(Dataset entries)
╔══
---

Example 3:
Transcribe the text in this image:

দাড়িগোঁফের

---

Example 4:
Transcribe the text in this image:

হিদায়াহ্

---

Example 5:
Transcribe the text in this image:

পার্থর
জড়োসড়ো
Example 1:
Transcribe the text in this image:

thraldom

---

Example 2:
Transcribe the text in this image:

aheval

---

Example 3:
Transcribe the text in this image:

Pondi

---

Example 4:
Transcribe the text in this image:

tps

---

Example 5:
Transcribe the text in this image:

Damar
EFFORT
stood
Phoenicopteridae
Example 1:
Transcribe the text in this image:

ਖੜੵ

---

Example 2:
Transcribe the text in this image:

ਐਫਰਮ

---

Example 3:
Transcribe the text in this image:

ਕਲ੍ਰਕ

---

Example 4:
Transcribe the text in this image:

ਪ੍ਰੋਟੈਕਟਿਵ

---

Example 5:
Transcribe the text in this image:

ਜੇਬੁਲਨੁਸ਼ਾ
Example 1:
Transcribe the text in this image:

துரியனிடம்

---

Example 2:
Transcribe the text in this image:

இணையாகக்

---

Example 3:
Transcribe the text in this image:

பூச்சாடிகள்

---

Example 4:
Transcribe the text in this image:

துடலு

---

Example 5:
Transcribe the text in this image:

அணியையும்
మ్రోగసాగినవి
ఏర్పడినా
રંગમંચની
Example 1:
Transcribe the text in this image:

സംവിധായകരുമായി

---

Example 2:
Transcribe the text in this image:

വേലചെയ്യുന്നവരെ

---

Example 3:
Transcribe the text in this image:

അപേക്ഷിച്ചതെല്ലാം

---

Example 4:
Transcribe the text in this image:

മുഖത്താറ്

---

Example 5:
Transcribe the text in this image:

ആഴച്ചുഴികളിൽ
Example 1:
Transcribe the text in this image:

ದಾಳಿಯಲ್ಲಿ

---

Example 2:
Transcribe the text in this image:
╚══
REQUIREMENT:
Print the entries exactly.

TASK SOLUTION:
---

Example 3:
Transcribe the text in this image:

দাড়িগোঁফের

---

Example 4:
Transcribe the text in this image:

হিদায়াহ্

---

Example 5:
Transcribe the text in this image:

পার্থর
জড়োসড়ো
Example 1:
Transcribe the text in this image:

thraldom

---

Example 2:
Transcribe the text in this image:

aheval

---

Example 3:
Transcribe the text in this image:

Pondi

---

Example 4:
Transcribe the text in this image:

tps

---

Example 5:
Transcribe the text in this image:

Damar
EFFORT
stood
Phoenicopteridae
Example 1:
Transcribe the text in this image:

ਖੜੵ

---

Example 2:
Transcribe the text in this image:

ਐਫਰਮ

---

Example 3:
Transcribe the text in this image:

ਕਲ੍ਰਕ

---

Example 4:
Transcribe the text in this image:

ਪ੍ਰੋਟੈਕਟਿਵ

---

Example 5:
Transcribe the text in this image:

ਜੇਬੁਲਨੁਸ਼ਾ
Example 1:
Transcribe the text in this image:

துரியனிடம்

---

Example 2:
Transcribe the text in this image:

இணையாகக்

---

Example 3:
Transcribe the text in this image:

பூச்சாடிகள்

---

Example 4:
Transcribe the text in this image:

துடலு

---

Example 5:
Transcribe the text in this image:

அணியையும்
మ్రోగసాగినవి
ఏర్పడినా
રંગમંચની
Example 1:
Transcribe the text in this image:

സംവിധായകരുമായി

---

Example 2:
Transcribe the text in this image:

വേലചെയ്യുന്നവരെ

---

Example 3:
Transcribe the text in this image:

അപേക്ഷിച്ചതെല്ലാം

---

Example 4:
Transcribe the text in this image:

മുഖത്താറ്

---

Example 5:
Transcribe the text in this image:

ആഴച്ചുഴികളിൽ
Example 1:
Transcribe the text in this image:

ದಾಳಿಯಲ್ಲಿ

---

Example 2:
Transcribe the text in this image:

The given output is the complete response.